Corralejo’s Brand Depends On Trust
Corralejo is one of Fuerteventura’s most recognisable tourism names. It works as a resort base, a surf and water-sports hub, a family holiday area, a ferry gateway to Lobos and Lanzarote, and a starting point for exploring the north of the island. Its success depends on a rare combination: lively town services close to a landscape that still feels wide, open and natural.
That combination is valuable but fragile. Too little investment can make accommodation tired and uncompetitive. Too much tolerance for development in sensitive places can weaken the very reason visitors choose the destination. The best tourism destinations understand that their natural settings are not decoration. They are infrastructure, identity and future demand.

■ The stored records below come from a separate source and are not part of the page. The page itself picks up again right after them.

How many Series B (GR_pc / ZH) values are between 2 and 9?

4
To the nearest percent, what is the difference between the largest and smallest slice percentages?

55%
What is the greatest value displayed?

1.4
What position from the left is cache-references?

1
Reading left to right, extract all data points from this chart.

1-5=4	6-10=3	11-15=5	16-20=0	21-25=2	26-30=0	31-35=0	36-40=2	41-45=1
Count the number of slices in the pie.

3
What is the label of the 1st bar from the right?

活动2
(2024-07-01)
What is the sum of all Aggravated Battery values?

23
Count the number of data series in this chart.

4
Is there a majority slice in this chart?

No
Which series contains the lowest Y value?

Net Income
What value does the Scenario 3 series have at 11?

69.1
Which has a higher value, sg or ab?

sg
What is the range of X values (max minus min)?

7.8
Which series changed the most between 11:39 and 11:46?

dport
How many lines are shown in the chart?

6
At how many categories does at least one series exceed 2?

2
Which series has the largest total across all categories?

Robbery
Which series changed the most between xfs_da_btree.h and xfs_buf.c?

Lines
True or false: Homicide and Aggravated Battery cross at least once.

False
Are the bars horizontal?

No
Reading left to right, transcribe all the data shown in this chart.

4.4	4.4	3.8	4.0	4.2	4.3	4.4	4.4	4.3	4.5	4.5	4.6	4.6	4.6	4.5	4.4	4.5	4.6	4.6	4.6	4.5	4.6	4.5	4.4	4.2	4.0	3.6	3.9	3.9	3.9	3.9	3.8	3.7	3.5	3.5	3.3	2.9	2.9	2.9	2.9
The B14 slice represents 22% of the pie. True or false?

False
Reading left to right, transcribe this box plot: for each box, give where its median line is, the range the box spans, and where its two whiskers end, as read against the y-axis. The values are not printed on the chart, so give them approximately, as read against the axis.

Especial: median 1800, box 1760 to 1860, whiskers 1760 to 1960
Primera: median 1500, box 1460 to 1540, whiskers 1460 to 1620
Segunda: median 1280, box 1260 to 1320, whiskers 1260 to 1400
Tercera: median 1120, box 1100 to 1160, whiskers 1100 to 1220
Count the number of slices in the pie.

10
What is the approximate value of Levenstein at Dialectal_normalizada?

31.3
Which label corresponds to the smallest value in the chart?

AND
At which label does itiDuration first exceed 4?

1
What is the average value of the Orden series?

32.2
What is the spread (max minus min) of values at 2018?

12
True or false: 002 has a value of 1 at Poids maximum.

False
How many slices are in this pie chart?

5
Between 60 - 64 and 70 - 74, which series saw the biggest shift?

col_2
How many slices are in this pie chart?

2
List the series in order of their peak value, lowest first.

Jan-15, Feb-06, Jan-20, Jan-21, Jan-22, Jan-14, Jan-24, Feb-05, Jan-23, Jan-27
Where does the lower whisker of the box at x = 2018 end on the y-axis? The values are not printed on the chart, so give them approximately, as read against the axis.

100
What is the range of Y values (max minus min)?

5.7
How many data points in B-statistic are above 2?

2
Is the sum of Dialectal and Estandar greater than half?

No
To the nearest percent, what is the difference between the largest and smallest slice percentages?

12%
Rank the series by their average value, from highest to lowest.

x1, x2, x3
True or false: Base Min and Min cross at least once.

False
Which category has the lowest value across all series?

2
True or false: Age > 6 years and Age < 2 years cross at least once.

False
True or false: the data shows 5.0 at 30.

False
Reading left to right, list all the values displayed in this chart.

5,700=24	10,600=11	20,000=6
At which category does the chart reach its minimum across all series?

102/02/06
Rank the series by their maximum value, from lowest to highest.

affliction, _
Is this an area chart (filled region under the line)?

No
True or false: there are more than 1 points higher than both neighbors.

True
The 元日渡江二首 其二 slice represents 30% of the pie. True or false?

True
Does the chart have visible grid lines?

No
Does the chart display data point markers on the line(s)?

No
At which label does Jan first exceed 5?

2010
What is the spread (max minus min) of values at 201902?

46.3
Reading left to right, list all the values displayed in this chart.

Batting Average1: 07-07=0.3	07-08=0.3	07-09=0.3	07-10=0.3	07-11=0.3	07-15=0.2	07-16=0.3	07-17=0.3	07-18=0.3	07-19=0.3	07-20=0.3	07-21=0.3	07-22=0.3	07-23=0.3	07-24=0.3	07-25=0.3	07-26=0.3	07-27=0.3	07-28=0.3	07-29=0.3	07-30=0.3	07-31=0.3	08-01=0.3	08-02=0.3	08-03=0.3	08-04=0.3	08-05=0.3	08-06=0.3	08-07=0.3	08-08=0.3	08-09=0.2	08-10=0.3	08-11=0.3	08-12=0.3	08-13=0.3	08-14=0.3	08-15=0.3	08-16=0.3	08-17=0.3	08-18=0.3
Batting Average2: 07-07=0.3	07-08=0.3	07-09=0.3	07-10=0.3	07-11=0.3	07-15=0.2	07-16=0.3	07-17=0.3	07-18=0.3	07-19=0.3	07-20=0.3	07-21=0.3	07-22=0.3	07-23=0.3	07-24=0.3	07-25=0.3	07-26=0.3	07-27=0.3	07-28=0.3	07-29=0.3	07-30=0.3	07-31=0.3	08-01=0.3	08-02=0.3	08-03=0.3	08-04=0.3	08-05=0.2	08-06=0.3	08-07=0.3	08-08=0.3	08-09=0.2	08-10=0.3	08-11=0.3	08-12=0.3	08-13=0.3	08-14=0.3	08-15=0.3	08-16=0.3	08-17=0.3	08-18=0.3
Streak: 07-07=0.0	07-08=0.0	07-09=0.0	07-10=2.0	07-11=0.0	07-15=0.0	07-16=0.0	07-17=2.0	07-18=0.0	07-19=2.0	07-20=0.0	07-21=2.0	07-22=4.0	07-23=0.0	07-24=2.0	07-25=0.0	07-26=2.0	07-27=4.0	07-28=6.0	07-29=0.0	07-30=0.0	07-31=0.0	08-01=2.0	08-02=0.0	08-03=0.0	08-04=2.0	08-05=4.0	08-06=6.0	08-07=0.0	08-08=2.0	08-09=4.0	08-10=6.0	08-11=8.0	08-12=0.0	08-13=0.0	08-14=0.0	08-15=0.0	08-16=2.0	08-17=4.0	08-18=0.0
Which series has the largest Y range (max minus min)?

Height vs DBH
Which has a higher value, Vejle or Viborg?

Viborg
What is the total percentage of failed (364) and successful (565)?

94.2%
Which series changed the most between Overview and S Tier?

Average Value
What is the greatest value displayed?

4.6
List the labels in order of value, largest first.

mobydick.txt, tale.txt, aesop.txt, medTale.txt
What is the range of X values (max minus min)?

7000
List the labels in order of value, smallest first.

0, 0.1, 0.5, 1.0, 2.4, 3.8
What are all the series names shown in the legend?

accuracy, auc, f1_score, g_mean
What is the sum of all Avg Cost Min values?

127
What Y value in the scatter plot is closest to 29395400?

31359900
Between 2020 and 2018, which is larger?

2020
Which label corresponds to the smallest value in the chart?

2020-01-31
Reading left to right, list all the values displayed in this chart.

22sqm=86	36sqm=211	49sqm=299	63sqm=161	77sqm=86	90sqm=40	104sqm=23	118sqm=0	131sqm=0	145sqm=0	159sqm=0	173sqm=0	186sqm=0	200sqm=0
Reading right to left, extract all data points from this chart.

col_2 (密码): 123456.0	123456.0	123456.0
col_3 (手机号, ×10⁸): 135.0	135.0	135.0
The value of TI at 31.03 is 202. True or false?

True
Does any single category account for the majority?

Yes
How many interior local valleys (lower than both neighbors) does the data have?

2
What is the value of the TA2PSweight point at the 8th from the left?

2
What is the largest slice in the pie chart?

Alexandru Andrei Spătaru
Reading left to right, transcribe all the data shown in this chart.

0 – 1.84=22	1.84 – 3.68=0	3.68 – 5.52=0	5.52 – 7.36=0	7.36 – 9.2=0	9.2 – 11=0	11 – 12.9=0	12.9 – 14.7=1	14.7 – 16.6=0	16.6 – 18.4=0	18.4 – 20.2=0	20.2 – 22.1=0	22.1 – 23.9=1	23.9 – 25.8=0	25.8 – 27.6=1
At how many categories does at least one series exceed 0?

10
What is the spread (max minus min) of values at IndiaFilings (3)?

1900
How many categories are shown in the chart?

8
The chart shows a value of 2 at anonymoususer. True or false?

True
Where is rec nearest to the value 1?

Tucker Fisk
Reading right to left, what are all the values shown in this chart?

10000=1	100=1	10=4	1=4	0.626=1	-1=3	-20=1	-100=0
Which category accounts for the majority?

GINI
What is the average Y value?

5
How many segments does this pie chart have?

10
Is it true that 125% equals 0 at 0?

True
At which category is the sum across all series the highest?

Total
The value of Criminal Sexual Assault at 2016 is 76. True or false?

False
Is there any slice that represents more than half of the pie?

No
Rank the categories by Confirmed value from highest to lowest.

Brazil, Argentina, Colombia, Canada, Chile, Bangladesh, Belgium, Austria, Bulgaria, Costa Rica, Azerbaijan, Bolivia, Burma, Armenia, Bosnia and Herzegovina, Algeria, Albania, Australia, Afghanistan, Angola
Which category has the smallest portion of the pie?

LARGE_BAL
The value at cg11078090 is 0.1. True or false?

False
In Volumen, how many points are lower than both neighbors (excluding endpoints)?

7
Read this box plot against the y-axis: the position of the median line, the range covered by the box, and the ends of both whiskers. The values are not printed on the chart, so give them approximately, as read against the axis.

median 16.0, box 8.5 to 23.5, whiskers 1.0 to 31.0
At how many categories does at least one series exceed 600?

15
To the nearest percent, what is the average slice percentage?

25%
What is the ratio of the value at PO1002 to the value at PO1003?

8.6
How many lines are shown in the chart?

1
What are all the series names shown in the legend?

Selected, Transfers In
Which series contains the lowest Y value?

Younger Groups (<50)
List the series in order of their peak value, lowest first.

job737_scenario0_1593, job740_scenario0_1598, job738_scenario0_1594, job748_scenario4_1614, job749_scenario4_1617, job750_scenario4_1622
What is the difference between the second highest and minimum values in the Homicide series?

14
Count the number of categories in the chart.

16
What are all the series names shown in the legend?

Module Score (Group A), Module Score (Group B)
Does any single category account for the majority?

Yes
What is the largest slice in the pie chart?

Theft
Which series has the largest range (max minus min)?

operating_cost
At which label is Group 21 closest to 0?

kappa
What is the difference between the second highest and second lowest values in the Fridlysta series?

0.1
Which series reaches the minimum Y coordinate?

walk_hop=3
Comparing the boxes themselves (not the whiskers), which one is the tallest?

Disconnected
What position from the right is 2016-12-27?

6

For Fuerteventura, the RIU debate is therefore about more than one hotel. It is about the credibility of the island’s promise to visitors. A destination that invites people to enjoy dunes, beaches and protected spaces must also show that it is serious about managing them. That includes clear rules for hotels, careful visitor guidance, enforcement where needed, and honest communication about what can and cannot be done in protected areas.
Visitors have a role too. The official advice for the Corralejo natural area is straightforward: use permitted access points, keep to marked paths where required, do not leave litter, do not remove stones, sand, plants or natural elements, avoid disturbing wildlife, and respect signs. These behaviours may seem small, but in a dune system repeatedly visited by thousands of people, small actions are part of whether the landscape remains healthy.
What Happens Next
The next stage is administrative and environmental. The project requires the relevant reports and permissions before any works can move ahead. Because objections have been filed and the hotel’s concession history remains politically sensitive, the process is unlikely to be treated as a routine hotel refurbishment by campaigners or by the wider public conversation in Fuerteventura.
Travellers should watch for three practical developments. The first is whether the environmental assessment advances without major conditions or whether authorities require changes to the project. The second is whether any works calendar is announced, especially if it affects bookings, temporary closure, employment or local suppliers. The third is whether the debate produces a broader political response on the future of large hotel infrastructure in protected coastal spaces.
For now, the strongest conclusion is that Hotel Riu Palace Tres Islas has become a fresh test case for Canary Islands tourism in 2026. The proposed renovation is detailed, commercially understandable and presented as a sustainability upgrade. The opposition is also clear, rooted in the belief that protected landscapes should not be asked to accommodate renewed hotel intensity indefinitely.
That tension is exactly why the story matters. Fuerteventura’s tourism success has always depended on nature as much as hotels. Corralejo’s dunes are not only a place to photograph on the way to the beach; they are part of the island’s economic engine, environmental inheritance and international image. How this renovation proposal is handled will say a great deal about the kind of tourism model the island wants to defend in the years ahead.
For visitors, the immediate takeaway is simple: Corralejo remains open, the dunes remain one of Fuerteventura’s essential experiences, and there is no current reason to change holiday plans because of this proposal. But the debate behind the scenes is worth following, because it goes to the heart of what many travellers now expect from the Canary Islands: not only good hotels and beautiful beaches, but proof that the landscapes they came to enjoy are being protected with care.